=== Excerpted records ===
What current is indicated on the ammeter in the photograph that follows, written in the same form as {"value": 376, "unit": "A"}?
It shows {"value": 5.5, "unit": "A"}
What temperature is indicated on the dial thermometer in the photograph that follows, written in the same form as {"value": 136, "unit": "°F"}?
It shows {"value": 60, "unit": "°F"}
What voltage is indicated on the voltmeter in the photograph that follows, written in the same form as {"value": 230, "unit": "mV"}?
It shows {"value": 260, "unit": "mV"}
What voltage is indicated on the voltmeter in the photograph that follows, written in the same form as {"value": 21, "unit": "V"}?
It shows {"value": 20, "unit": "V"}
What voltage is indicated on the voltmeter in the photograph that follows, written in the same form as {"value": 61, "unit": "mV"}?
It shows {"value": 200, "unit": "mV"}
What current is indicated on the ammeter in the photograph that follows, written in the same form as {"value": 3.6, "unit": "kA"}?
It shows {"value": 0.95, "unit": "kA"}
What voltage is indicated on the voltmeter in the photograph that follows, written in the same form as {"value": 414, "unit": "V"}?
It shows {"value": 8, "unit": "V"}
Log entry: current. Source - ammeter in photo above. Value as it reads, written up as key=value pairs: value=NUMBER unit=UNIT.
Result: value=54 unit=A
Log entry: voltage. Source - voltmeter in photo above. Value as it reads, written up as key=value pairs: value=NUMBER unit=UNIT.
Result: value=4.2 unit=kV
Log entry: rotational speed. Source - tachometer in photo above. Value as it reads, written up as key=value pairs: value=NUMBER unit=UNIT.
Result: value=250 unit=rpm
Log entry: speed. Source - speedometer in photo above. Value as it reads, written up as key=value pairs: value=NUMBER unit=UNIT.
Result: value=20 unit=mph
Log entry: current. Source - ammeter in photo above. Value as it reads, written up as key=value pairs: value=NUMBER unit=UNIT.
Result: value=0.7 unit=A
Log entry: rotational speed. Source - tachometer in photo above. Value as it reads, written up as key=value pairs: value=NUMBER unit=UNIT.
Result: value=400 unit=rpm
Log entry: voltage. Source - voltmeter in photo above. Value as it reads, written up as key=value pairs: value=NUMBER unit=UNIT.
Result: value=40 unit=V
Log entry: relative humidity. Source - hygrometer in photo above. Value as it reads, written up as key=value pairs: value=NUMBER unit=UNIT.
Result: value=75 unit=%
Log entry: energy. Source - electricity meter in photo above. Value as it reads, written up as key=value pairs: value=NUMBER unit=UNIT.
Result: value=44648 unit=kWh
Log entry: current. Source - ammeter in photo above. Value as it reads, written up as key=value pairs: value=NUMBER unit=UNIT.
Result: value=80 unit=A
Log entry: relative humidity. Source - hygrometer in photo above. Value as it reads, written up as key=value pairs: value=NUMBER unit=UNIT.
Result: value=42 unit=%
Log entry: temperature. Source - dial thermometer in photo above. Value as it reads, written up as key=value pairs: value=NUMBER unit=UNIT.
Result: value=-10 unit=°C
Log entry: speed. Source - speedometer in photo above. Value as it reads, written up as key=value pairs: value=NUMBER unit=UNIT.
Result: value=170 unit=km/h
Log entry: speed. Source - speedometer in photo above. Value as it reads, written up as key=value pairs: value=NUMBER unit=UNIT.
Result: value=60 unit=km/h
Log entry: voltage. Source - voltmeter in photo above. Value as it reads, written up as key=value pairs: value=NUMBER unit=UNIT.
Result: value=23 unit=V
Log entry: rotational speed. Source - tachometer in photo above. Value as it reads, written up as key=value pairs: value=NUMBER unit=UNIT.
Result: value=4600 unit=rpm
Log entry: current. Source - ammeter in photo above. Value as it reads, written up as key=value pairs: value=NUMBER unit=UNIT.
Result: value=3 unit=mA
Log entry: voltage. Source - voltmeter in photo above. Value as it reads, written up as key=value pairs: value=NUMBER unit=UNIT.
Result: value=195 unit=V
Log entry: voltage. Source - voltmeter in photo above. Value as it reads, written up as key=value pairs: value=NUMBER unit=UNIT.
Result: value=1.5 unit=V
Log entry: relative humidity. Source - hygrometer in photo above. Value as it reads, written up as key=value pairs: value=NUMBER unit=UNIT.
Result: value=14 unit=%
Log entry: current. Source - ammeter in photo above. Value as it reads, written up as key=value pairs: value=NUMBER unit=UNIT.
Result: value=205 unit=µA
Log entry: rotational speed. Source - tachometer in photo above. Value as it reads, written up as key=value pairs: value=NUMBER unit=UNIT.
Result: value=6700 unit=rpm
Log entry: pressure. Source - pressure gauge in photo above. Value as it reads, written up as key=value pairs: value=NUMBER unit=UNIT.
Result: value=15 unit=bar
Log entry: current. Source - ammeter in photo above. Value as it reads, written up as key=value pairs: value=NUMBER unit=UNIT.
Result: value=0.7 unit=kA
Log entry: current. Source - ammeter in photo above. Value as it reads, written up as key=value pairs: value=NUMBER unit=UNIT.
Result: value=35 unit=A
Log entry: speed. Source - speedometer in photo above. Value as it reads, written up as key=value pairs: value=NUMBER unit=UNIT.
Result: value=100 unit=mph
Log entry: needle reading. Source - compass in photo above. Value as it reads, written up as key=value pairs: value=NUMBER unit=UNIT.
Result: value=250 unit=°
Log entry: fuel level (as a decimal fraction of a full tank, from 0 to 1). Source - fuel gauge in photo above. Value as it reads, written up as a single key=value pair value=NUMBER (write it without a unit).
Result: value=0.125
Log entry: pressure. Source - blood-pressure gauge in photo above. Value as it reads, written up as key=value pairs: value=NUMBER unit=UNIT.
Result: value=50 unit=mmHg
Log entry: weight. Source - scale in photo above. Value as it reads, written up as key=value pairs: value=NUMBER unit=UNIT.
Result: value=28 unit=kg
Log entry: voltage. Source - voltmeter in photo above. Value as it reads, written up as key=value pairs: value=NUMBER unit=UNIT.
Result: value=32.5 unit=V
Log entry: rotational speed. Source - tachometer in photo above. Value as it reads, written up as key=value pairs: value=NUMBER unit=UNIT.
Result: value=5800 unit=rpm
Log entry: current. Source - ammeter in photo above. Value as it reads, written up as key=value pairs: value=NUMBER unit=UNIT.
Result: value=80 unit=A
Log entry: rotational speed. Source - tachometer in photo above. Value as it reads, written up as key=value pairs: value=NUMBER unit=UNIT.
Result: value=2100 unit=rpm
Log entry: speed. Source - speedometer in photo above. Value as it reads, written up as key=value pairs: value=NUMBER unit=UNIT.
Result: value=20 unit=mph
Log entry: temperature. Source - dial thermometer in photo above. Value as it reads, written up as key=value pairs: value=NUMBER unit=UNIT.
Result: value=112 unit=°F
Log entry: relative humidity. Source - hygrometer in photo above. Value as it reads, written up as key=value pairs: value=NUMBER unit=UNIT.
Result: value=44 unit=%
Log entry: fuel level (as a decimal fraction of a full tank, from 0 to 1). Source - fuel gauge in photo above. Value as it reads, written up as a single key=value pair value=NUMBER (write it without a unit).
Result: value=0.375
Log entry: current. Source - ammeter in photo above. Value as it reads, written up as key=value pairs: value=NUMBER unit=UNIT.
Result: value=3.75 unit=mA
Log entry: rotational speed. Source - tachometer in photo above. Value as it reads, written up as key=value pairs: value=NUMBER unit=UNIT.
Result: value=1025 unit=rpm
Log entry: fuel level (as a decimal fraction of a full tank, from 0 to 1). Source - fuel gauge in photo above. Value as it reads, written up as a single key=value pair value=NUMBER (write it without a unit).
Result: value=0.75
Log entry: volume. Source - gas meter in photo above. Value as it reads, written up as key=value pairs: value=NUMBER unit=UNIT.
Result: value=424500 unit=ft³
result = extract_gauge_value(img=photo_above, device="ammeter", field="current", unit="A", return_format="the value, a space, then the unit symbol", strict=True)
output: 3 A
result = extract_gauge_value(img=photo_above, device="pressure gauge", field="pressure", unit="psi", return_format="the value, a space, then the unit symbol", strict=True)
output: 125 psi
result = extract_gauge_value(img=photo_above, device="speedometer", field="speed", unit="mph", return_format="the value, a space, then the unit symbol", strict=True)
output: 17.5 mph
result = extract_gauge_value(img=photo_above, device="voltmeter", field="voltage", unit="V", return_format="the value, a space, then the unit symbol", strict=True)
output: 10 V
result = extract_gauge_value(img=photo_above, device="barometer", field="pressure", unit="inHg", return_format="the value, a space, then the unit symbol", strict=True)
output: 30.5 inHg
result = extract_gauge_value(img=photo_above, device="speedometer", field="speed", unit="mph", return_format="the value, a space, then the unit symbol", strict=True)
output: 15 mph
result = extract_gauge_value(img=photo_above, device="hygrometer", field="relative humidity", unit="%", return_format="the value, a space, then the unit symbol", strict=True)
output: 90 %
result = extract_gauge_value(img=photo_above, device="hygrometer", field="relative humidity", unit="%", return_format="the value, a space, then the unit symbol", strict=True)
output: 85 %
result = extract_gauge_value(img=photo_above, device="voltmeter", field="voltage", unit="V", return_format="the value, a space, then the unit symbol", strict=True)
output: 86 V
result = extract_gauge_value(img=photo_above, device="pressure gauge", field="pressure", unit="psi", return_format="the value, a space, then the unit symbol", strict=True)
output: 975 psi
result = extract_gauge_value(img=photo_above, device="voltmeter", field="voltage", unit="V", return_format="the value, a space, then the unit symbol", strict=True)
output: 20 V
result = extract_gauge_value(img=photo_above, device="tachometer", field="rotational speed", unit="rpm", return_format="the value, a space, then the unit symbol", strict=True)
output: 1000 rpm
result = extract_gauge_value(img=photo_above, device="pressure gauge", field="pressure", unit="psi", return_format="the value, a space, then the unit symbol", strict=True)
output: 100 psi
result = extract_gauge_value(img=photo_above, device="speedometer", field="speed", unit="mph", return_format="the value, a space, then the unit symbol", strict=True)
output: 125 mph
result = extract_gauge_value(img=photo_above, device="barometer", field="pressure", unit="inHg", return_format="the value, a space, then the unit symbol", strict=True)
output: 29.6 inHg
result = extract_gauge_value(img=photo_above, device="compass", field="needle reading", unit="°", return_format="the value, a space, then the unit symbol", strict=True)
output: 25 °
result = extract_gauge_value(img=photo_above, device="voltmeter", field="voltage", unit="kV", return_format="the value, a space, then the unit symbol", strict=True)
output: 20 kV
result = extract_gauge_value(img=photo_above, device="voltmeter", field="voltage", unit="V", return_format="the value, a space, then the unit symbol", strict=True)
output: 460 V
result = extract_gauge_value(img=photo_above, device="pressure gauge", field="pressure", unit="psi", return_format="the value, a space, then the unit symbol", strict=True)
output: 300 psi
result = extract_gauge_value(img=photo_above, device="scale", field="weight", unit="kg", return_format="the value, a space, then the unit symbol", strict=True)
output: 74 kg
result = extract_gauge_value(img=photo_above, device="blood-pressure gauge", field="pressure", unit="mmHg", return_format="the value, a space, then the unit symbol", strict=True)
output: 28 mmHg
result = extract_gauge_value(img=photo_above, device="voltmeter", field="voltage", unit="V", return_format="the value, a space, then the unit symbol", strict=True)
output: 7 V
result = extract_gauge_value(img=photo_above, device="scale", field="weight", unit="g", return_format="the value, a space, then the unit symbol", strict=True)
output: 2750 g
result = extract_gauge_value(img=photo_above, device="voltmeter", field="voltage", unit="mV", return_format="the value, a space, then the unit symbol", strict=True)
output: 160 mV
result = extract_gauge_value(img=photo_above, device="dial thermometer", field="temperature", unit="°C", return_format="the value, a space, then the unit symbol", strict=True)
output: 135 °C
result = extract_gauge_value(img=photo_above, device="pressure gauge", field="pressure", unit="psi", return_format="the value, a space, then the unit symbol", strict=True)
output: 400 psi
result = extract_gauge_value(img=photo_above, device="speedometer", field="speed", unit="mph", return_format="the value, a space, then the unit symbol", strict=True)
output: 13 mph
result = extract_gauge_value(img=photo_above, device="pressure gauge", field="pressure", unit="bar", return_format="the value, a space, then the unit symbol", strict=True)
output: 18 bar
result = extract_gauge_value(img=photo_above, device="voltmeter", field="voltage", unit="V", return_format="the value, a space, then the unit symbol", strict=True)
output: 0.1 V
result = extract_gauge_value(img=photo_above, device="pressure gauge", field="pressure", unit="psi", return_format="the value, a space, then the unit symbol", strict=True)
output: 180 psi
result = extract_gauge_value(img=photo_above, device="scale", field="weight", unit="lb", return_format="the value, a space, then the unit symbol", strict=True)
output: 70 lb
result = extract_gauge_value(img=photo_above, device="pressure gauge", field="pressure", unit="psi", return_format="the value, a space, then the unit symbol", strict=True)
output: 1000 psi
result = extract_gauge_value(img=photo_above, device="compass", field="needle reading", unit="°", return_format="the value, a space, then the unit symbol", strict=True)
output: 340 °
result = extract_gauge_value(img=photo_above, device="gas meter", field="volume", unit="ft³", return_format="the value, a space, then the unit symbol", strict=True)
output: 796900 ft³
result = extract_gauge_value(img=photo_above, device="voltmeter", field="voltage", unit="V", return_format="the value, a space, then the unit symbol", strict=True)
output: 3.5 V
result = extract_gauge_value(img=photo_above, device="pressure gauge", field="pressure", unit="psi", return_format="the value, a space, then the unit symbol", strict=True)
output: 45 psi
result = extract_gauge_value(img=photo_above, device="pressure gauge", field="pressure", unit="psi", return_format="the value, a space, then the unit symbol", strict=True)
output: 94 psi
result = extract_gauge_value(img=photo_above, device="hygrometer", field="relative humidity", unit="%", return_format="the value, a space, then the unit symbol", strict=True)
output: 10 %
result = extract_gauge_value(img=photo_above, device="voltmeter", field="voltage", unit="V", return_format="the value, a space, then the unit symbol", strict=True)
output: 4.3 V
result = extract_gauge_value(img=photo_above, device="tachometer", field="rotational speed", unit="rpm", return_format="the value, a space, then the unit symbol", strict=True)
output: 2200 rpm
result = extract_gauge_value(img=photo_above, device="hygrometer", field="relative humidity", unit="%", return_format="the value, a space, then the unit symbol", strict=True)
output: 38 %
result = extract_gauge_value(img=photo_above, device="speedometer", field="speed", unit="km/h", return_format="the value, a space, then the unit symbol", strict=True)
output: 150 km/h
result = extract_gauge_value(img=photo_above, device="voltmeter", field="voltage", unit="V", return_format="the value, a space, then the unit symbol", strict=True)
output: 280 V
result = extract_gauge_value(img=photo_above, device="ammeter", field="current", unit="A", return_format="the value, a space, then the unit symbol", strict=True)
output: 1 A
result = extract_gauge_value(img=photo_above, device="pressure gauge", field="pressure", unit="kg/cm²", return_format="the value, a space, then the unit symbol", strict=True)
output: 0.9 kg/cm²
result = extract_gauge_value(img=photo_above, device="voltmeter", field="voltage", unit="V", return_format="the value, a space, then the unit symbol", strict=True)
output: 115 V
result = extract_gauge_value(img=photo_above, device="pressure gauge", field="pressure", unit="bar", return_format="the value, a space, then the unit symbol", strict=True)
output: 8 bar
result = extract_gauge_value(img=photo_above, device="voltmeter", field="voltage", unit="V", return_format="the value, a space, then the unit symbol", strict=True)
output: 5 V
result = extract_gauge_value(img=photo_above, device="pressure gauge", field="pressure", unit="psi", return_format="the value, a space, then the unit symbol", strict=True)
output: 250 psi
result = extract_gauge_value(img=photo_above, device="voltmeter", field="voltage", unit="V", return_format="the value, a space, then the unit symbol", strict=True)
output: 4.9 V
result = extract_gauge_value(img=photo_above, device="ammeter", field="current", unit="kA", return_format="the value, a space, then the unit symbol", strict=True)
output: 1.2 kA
===
Aim of the task. Count the lines in the entries above that contain the string "volume", matching case exactly, and give only the number.

Answer space. 2